選ばれた理由
組合室の中は大きな窓が一つあるだけであとは壁一面に様々な書類が詰まった本棚が並んでおりちょっとした倉庫のようになっている為、少し薄暗かった。
そこでナウワーはイゴから吸血鬼討伐隊の目的を聞いた。
討伐隊は吸血鬼を捕縛し処刑台に送るために創設された隊であると。
「その…なんで自分か聞いても?」
イゴの顔を伺いながらナウワーは自分が吸血鬼討伐隊に選ばれた理由を聞く。
「まぁ、要請はミックスリー卿だが人選は儂だ。今回の徴兵で必要とされていたのは、戦力じゃない。この町を熟知していることだ。主な仕事内容はこの町に住む人間ですら知らないことの多い場所や道を隊のメンバーに教えることだからな。
その点で言うと君が一番適任だと思った。君は…スラムの方にも詳しいだろう?」
パーヴリの生まれだからと言ってもスラムの中を知る人間は少ない。犯罪の温床になっている場所に好き好んで近寄る人はいない。
そして近寄らなければ知ることもない。
だがナウワーは別だった。
ナウワーが口を開こうとするとイゴが制止するように掌を向けた。
「あぁ分かっている、ナウワー。儂も彼のところには何度か行ったことがある」
「…?」
ヴィオが不思議そうな顔をしている。
当然だ、イゴとナウワーの共通の知り合いの話をしているのだから何の話か分からないだろう。
「その…ヴィオがリーダーというのは?」
守闘士といってもまだ若い、若すぎるほどだ。経験豊富で頼りになる守闘士なら、この町にいくらでもいるはずだった。

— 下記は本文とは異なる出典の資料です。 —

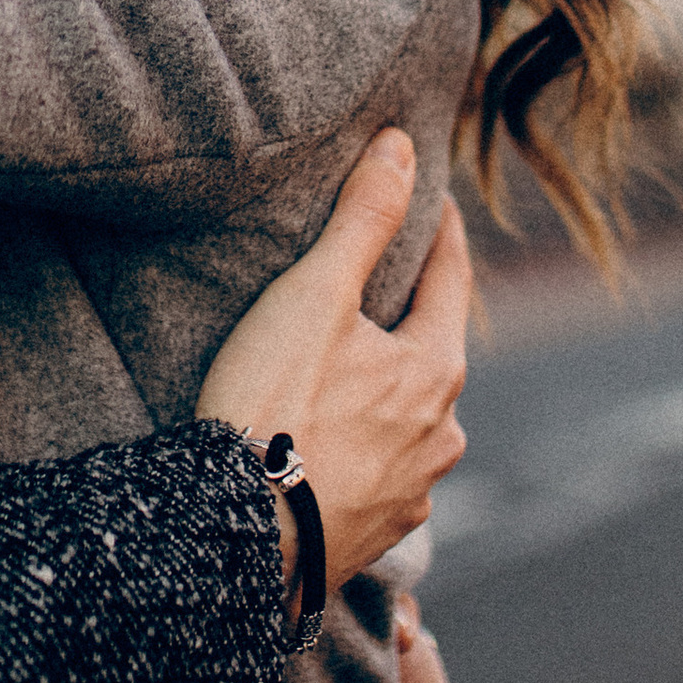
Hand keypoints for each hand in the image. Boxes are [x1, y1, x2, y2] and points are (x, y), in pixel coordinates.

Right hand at [196, 130, 469, 590]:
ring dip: (390, 388)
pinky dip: (364, 445)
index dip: (440, 229)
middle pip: (434, 351)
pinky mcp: (374, 535)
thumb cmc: (275, 406)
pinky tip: (334, 440)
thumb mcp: (315, 294)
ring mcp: (412, 492)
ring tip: (352, 366)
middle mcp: (441, 435)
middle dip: (413, 314)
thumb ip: (363, 217)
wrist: (232, 539)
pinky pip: (382, 472)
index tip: (435, 196)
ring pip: (411, 418)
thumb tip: (401, 144)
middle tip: (384, 281)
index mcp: (436, 370)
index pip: (450, 277)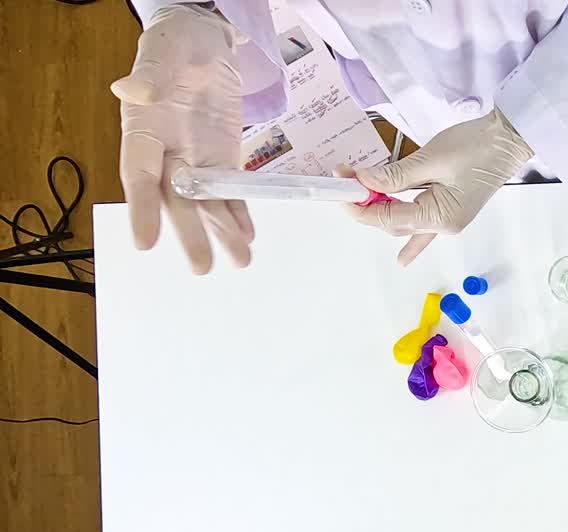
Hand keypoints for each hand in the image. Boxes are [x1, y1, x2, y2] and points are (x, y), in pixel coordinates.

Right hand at [113, 4, 252, 273]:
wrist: (206, 40)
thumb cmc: (177, 44)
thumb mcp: (165, 52)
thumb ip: (151, 75)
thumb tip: (131, 90)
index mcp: (142, 130)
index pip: (138, 173)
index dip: (140, 207)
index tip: (144, 242)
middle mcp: (166, 153)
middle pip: (175, 199)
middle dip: (189, 233)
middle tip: (200, 267)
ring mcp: (195, 159)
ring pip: (206, 203)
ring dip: (222, 232)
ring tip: (239, 260)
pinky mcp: (222, 158)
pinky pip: (230, 192)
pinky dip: (240, 215)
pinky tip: (248, 237)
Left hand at [344, 109, 532, 265]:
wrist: (509, 140)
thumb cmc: (477, 147)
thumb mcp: (430, 159)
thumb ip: (395, 175)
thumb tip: (363, 181)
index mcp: (439, 217)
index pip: (388, 217)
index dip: (361, 204)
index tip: (342, 184)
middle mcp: (443, 225)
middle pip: (393, 222)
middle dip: (368, 205)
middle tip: (347, 180)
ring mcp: (448, 220)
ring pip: (405, 224)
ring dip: (383, 213)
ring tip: (361, 198)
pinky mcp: (450, 210)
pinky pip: (425, 229)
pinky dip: (412, 241)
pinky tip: (402, 259)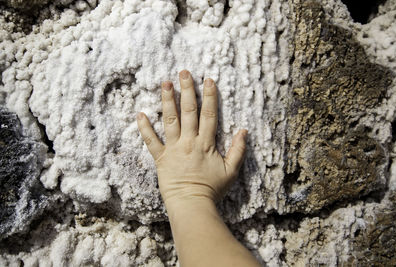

ヴィオはその考えに気づいたのか少し不満そうな顔をしたがナウワーは知らないふりをした。
「ヴィオ君は、ミックスリー卿のお墨付きだ。実力は問題ない。知名度もな」
はぁ、とナウワーは納得しきれていない返事を返した。
「他に気になることはあるかね。無ければ今日は解散。ナウワー、君は明日から吸血鬼討伐隊として働くことになる」
「じゃあ最後に一つ…なぜ吸血鬼を捕まるんですか。」
ナウワーは吸血鬼の存在を肯定していた。
法や正義を振りかざしても救えないものがあることを知っているからだ。
そして吸血鬼のやり方なら救えるものがたくさんあることも知っているからだ。
これはこの町でよく議論されることだ。
吸血鬼は正義か悪か…。
「いくら正義や大義で取り繕っても人殺しは許されることではないです」
イゴが話す前にヴィオが口を挟んだ。
強い信念が宿った目をしてナウワーを見つめていた。
「…ヴィオ君の言うとおりだ。議会は吸血鬼の存在を重く見ている。この町を脅かす連続殺人鬼として。それに吸血鬼を捕縛することで救える命がある。理由はそれで十分だと思うが?」
イゴもナウワーを真っすぐ見据えてそう答えた。
ナウワーは二人に見つめられてなにかを言い返す気にはなれなかった。
「分かりました…」
イゴはナウワーの言葉を聞いて「よし」と言い手を叩いた。
「今日は解散だ。最後に、明日からは吸血鬼討伐隊として動くことはあまり人に言いふらさないように。誰が吸血鬼か分からんからな」
そう言ってイゴは顎鬚を揺らし笑った。
組合長室の窓から差し込む陽の光は埃っぽい部屋を薄く照らしていた。